A bee swarm forms a hot defensive bee ball around a giant hornet hanging from a wire in an experiment.

Image courtesy A. Ugajin et al, PLoS ONE

Dave Mosher

for National Geographic News

Published March 16, 2012

In a battle with Asian giant hornets, Japanese honeybees turn up the heat—quite literally—by swarming around the hornets and cooking them to death.

Now scientists have found a genetic switch in the honeybees' brains that turns on during the attacks. Though the gene activity doesn't seem to trigger the behavior, it might provide leads in explaining the insects' ability to withstand the heat of so called hot defensive bee balls, a new study says.

The bees' strange defensive tactic evolved because their venomous stingers are too small to pierce the thick exoskeletons of the giant hornets—insects which can grow about two inches (five centimeters) long. The quivering of muscle fibers from so many bees creates real heat that kills off the predators.

European honeybee hives, common in the U.S. and Europe, are sitting ducks against the hornets' merciless raids, scientists say.

"These hornets go and rob honeybee colonies and the [European] bees have no chance. They can't sting through them. These hornets can bring down entire colonies," said Wulfi Gronenberg, a neuroscientist at the University of Arizona who was not involved in the new study.

(Watch a video of "hornets from hell" attacking bees.)

Bee-Ball Genetics Probed

Researchers already knew hundreds of buzzing bees can warm the centers of "hot defensive bee balls" to about 117 degrees Fahrenheit (47 degrees Celsius) for an hour without dying, according to the study. But scientists weren't certain how the insects' bodies pull off the stunt.

Lacking the Japanese bees' cooking skills, a group of Japanese scientists looked into honeybees' genetic code and brain structure.

They started by heating honeybees up to bee-ball temperatures and looking for unusual genetic activity in the bees' brains. The team found that at least one immediate early gene—a kind of gene that polices the function of many other genes—became much more active within the brains of Japanese honeybees compared with those of European honeybees.
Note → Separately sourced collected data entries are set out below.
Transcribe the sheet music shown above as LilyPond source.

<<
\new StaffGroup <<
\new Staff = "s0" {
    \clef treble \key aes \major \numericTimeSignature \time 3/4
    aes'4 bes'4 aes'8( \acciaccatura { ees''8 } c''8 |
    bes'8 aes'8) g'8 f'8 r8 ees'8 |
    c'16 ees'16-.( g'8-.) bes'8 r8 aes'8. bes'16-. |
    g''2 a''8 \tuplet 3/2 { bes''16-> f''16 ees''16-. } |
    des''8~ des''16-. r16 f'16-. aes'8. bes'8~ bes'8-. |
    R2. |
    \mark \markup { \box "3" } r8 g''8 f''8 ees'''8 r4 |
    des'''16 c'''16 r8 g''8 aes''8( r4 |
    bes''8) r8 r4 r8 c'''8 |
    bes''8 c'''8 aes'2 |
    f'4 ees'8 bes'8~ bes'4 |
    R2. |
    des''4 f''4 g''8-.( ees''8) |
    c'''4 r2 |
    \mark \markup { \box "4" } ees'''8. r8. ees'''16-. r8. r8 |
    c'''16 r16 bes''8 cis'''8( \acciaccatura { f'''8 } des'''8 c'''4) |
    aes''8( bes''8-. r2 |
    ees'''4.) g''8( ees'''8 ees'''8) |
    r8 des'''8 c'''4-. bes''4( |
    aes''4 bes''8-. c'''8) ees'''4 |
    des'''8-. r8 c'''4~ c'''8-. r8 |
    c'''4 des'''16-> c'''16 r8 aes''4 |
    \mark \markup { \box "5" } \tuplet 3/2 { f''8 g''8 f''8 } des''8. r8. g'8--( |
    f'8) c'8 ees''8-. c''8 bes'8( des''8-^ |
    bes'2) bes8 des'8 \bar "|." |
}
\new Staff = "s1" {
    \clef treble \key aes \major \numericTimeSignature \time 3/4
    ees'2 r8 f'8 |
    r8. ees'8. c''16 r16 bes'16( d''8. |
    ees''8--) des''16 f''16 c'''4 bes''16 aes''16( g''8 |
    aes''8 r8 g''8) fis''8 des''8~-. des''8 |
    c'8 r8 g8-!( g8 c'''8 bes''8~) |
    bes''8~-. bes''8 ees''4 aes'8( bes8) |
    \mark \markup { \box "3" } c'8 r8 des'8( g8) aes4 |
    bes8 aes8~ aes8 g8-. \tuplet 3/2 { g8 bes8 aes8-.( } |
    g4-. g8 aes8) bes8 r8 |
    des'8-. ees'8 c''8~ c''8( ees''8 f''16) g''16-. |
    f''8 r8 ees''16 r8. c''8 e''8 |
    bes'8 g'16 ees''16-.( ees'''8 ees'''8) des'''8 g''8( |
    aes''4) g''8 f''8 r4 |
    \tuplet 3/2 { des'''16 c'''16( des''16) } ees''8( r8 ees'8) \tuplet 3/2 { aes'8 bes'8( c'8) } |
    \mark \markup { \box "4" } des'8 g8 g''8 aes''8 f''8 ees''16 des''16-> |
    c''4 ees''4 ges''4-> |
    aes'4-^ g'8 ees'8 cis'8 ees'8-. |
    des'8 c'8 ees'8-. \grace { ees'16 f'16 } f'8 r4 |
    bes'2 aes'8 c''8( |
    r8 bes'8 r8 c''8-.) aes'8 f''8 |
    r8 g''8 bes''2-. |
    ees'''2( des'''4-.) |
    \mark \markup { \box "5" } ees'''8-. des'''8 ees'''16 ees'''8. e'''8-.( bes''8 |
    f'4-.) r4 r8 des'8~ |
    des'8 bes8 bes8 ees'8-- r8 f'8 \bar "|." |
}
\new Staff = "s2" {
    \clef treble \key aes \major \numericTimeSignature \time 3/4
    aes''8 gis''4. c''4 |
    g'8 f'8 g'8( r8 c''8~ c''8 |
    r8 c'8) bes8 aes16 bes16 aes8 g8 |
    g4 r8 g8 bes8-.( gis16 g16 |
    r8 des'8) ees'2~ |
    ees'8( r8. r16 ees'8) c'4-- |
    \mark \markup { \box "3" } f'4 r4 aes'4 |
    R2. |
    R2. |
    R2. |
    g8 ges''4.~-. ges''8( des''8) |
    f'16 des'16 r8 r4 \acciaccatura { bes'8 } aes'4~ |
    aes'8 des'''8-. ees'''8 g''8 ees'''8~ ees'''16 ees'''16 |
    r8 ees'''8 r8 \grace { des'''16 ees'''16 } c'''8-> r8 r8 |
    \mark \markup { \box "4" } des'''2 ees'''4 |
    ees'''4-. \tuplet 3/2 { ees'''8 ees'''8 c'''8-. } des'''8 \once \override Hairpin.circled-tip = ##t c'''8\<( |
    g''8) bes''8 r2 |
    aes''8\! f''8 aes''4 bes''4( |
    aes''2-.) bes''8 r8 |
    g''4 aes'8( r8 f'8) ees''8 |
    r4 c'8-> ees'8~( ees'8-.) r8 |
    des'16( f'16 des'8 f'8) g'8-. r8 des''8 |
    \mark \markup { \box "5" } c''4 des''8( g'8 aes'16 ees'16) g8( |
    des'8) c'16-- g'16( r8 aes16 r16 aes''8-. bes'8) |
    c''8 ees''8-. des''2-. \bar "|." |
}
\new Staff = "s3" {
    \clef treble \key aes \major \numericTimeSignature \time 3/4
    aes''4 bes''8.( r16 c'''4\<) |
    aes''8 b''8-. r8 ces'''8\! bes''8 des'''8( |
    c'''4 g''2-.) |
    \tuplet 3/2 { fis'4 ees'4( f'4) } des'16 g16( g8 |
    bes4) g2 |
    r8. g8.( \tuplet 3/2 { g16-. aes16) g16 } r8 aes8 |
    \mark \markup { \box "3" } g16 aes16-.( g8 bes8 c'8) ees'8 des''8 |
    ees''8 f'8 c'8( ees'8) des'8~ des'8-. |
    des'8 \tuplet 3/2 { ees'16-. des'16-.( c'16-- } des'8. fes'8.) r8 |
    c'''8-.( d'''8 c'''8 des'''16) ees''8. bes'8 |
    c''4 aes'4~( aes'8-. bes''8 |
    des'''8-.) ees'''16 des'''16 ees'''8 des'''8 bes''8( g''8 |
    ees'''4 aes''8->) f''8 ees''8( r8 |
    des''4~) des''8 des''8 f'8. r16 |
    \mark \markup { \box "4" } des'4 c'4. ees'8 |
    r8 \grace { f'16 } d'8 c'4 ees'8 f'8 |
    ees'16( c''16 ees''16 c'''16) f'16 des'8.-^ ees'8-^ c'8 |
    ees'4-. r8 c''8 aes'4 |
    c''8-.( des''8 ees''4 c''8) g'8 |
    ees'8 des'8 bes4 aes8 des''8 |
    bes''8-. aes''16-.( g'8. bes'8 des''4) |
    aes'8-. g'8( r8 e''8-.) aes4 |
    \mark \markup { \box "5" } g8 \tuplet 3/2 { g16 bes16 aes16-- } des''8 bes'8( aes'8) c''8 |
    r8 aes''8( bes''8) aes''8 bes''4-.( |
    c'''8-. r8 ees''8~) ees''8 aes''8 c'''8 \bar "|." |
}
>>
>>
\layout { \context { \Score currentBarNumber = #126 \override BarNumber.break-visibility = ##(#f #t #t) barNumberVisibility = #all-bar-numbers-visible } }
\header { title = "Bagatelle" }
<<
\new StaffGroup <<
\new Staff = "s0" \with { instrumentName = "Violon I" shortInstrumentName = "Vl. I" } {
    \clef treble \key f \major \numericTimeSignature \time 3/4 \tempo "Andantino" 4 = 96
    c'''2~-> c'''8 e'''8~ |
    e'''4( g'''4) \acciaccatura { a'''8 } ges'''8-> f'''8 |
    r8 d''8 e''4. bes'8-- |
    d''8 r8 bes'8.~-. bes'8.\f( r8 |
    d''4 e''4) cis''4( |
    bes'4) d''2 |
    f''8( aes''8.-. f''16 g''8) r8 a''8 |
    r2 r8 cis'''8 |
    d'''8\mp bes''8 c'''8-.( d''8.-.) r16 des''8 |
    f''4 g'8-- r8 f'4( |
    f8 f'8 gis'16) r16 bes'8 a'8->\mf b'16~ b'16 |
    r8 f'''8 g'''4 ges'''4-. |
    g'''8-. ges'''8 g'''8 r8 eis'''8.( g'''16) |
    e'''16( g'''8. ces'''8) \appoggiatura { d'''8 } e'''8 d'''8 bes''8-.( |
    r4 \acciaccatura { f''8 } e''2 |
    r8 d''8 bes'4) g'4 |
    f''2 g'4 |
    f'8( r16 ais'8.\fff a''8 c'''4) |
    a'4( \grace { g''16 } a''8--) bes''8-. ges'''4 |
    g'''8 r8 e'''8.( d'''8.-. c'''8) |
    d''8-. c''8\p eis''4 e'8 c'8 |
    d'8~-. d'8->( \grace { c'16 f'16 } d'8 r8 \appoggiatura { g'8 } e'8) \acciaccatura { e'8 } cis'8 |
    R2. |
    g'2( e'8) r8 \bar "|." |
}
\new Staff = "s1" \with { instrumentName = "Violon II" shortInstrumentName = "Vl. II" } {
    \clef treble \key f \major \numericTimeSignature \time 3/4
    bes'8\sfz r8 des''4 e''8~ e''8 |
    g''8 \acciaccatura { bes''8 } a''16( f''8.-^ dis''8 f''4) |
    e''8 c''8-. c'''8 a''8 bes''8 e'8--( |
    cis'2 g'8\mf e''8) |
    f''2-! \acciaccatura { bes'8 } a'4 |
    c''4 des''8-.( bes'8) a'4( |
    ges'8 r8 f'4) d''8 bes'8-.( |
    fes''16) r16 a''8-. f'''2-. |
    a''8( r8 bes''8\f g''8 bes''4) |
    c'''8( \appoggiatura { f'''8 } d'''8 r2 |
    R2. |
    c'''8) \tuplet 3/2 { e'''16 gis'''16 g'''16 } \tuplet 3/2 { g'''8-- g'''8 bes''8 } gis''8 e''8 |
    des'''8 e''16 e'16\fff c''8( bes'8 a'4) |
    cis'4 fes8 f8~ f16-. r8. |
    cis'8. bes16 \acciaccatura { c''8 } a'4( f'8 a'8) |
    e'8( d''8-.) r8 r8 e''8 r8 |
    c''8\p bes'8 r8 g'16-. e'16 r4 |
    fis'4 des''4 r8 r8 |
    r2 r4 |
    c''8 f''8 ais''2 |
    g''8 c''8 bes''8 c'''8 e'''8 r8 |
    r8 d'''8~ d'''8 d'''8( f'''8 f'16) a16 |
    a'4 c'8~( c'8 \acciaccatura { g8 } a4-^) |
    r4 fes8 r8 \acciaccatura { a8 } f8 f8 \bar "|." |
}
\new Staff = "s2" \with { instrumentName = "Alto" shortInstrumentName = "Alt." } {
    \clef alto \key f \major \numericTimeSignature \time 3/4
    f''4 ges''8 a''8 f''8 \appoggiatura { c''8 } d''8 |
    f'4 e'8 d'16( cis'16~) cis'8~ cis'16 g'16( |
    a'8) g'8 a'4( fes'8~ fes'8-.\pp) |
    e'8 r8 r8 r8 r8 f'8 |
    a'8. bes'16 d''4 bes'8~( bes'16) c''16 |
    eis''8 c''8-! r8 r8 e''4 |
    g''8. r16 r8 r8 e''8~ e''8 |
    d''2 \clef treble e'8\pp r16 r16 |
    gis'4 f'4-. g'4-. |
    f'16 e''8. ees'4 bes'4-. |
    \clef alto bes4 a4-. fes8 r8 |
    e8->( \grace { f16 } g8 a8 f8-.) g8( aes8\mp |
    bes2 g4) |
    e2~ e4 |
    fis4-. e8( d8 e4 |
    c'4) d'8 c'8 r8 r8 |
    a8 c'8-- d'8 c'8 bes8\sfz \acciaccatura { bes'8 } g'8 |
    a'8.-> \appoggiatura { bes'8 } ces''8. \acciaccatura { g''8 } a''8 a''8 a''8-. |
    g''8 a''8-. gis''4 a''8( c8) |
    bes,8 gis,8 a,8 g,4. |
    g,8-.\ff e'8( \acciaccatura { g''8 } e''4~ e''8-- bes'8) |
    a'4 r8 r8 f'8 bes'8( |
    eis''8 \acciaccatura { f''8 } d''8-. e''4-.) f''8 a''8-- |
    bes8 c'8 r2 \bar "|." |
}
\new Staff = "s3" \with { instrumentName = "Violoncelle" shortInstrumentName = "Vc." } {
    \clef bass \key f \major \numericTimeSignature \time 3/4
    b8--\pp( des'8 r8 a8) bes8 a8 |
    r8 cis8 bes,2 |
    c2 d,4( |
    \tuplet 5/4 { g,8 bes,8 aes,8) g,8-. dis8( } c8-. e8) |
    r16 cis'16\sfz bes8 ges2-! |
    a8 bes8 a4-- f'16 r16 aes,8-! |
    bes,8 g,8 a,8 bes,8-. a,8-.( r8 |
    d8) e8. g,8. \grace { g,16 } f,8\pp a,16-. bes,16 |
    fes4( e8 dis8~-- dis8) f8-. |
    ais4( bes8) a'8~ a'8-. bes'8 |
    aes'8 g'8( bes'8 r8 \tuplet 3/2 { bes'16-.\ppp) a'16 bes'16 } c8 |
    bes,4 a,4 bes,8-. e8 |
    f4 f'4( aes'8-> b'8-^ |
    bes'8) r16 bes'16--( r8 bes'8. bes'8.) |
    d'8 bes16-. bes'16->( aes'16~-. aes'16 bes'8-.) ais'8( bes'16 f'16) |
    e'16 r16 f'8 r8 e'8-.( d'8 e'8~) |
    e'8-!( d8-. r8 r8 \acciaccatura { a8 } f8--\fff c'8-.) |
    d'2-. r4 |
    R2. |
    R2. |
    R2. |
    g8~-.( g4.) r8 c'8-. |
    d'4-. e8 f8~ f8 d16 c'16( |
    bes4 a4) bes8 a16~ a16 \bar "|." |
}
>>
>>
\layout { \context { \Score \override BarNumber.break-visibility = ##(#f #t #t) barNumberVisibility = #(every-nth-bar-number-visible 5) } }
Specifically, the team traced the boosted genetic activity to a region of the honeybee's brain called the mushroom body. (Get a genetics overview.)

"It's a pretty large area involved in learning; memory; and processing light, taste, smell and all kinds of other sensory cues," Gronenberg said.

In a second experiment, the scientists staged a hornet attack on Japanese honeybees and examined the bees' brains and genetics. Those bees, too, showed increased activity in the same regions of the mushroom body.

Bees' Genetic Kick May Stop Attack?

The gene kicks on only minutes after a hot, defensive swarm has begun, so it's too early to tell what it does, Gronenburg said. But it's almost certain that the genetic boost plays an important role in bee-ball behavior.

"This cannot be the cause for forming the bee ball. The authors were careful not to interpret this too much," he said.

"But it may be involved in perceiving the heat. It could be a sort of timer, a signal that tells the honeybees when to stop [a bee-ball attack]."

Hot bee-ball study appeared March 14 in the journal PLoS ONE.